Ernest Bowman-Cisneros, LROC Science Operations Center manager, said NASA expects about 30 GB of data per day to be sent through a satellite link to Arizona State University's (ASU) Fulton School of High Performance Computing. The lunar mission is scheduled to launch in May. Other spacecraft data will be sent to ASU from NASA's Goddard Space Flight Center, and NASA expects approximately 330 TB of data to accumulate on ASU's NetApp Inc. disk arrays during the processing phase.
After processing the data, NASA and ASU plan to distribute approximately 130 TB of images to the public. This critical data set will be replicated a second time to a third storage -- this one in the cloud.
"Data from the spacecraft is precious," said Dan Stanzione, director of the Fulton School. "It's nearly impossible to re-create if it's lost."
That's why the university decided it needs at least three viable copies of the LROC data, including one off-campus in case of a regional disaster.
Stanzione said he and his staff considered setting up and managing a third replication site using the same NetApp/GFS system it already uses, but "leasing space and provisioning a storage system somewhere else would've involved a lot of administrative overhead and cost."
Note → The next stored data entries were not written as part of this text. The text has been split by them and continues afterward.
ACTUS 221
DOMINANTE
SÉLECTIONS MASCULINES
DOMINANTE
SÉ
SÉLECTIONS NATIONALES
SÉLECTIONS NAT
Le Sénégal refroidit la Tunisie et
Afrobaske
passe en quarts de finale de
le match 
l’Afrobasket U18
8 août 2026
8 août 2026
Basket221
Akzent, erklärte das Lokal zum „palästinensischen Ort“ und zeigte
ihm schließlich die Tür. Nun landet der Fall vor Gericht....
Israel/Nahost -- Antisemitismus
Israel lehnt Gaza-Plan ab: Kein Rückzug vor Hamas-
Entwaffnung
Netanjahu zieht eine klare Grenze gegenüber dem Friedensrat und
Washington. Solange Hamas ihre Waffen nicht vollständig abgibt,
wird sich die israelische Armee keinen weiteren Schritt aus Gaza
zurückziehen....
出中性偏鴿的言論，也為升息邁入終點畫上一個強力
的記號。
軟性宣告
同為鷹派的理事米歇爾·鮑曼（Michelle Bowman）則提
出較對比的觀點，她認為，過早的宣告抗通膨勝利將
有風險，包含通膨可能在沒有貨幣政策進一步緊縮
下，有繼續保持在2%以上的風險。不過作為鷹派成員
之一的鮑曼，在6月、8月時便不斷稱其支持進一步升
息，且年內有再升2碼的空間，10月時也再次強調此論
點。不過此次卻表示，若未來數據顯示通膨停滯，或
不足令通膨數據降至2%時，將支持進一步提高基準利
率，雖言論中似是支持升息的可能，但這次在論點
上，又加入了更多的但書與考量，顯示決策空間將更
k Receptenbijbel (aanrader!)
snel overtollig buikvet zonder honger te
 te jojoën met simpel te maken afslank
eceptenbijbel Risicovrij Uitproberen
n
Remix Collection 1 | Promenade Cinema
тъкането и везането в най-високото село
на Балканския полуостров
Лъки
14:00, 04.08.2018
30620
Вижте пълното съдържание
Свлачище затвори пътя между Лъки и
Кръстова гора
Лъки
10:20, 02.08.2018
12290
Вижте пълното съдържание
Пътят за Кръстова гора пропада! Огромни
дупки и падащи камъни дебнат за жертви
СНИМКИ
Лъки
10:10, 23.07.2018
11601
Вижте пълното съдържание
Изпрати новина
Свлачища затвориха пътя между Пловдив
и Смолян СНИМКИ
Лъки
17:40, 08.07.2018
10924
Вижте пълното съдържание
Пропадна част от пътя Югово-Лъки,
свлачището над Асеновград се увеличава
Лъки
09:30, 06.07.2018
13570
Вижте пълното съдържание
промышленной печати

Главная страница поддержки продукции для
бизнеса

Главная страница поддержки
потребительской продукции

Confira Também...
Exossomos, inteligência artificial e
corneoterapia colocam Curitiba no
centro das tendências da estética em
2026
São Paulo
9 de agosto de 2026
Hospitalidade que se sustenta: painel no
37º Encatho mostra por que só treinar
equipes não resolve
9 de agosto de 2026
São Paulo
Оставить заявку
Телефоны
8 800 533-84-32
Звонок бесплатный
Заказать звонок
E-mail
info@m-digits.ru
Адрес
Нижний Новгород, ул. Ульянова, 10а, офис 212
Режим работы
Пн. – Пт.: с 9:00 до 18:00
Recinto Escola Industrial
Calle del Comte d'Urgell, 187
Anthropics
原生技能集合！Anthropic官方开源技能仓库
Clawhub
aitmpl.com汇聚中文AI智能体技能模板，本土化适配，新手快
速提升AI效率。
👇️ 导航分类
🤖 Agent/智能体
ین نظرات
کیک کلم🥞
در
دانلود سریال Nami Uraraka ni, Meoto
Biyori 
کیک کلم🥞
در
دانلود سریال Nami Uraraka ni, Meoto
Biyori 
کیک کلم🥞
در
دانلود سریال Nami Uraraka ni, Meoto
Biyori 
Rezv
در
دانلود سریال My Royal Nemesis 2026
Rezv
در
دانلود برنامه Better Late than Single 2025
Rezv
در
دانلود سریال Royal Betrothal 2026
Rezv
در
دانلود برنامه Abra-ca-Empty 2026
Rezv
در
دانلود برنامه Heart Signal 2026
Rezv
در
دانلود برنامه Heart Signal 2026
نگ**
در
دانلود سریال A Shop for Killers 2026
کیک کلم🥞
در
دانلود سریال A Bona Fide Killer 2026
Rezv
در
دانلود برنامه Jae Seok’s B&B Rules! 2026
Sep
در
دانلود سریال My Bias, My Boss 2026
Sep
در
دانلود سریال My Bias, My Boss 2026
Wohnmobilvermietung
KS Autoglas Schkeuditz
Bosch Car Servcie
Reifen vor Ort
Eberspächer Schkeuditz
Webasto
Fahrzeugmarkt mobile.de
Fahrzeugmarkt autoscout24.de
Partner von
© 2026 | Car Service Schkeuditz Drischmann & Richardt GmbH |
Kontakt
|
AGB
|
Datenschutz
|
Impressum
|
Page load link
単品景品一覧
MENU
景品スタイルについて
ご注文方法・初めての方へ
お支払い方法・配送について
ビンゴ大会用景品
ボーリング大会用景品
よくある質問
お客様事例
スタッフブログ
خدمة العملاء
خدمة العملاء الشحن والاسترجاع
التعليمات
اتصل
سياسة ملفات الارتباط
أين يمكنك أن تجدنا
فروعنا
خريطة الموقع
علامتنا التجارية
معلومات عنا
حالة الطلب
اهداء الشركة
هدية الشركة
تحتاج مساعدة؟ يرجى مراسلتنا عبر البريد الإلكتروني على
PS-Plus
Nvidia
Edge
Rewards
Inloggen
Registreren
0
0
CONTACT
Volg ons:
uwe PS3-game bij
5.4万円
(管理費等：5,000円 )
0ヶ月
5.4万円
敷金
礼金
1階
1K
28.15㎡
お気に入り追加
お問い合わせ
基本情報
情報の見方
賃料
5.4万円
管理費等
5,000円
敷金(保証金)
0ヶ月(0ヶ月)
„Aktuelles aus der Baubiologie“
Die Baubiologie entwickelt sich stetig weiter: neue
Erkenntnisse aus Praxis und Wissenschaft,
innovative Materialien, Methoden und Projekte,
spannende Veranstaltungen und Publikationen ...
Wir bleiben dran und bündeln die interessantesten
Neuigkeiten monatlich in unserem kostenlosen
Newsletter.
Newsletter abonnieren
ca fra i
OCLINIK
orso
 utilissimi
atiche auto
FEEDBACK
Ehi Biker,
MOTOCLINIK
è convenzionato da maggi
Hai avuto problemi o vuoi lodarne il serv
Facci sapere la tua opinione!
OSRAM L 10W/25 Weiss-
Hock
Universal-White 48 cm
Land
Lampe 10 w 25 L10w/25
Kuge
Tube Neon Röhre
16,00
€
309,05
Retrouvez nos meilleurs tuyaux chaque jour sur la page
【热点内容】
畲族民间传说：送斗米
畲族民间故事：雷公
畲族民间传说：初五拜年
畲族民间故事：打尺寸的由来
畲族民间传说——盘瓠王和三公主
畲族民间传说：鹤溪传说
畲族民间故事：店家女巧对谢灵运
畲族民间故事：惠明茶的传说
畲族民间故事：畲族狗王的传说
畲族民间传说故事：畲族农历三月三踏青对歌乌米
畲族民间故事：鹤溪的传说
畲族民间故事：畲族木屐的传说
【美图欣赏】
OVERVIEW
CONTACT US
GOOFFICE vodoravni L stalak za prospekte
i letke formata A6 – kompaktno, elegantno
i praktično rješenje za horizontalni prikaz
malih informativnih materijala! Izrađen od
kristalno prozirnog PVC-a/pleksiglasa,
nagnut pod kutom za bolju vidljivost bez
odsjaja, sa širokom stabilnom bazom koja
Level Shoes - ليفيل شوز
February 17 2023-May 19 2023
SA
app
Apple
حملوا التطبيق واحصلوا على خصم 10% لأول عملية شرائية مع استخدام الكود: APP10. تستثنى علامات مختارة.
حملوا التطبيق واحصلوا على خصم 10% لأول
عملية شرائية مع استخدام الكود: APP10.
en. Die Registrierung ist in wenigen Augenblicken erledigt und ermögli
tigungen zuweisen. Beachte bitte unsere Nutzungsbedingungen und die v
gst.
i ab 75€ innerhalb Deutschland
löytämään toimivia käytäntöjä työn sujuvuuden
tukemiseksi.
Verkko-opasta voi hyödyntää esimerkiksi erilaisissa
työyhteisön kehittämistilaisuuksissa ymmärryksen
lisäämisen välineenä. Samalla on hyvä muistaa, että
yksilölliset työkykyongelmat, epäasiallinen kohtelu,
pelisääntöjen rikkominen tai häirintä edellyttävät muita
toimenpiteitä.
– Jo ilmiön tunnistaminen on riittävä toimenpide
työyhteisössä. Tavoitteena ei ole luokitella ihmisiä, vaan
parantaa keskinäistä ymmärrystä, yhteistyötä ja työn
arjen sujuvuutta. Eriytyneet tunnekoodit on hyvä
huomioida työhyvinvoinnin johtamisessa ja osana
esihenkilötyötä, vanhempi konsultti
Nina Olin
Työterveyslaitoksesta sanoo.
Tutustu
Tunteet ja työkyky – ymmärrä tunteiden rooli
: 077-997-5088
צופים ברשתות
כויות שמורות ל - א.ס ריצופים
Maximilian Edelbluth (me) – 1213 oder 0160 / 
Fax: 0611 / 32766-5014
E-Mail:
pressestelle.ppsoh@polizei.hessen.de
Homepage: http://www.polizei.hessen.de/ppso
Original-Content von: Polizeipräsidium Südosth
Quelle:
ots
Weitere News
Because it considers tape "unwieldy," Stanzione's team wants the data accessible from disk.
"The beauty of disk is that you can see all the data online in the backup repository and retrieve it to make sure it's still valid," he said. "It's tough to find one file among hundreds of tapes."
For a hosted service, ASU considered Amazon's S3 but didn't like Amazon's monthly billing model.
"We didn't want recurring costs," Stanzione said. Instead ASU signed a year-long deal with Nirvanix about a month ago after testing the service for about three months. Nirvanix's pricing is normally subscription-based as well, but ASU worked out a deal to pay Nirvanix a fee for a fixed maximum capacity throughout the year.
"Our capital outlay to host our own third data center would've been more expensive than Nirvanix by a ratio of about 3-to-1," Stanzione said.
So far the university has sent only about 100 GB of test data to Nirvanix, though it will be sending hundreds of terabytes when all is said and done. Conventional wisdom says users with large volumes of data generally will steer clear of the cloud because of wide-area and Internet network bandwidth restrictions.
Stanzione doesn't disagree with that, but said the tertiary storage requirements for the LROC data won't demand high performance.
"It's a large volume of data, but it will build up slowly over time," he said. "With 30 gigabytes per day over 24 hours, you don't need that high a data rate. It's write once and read only if there's a failure -- perfect for the cloud. If we had to move it back and forth every day, there wouldn't be enough bandwidth."
Because Nirvanix is a startup in a relatively new field of cloud storage, Stanzione said he also carefully checked the vendor's financial records and backing to be sure it would remain a viable company for the length of the mission.
"In the worst case, we could switch vendors with relative ease, because Nirvanix provides data to us in a standard way" over NFS or CIFS, he said.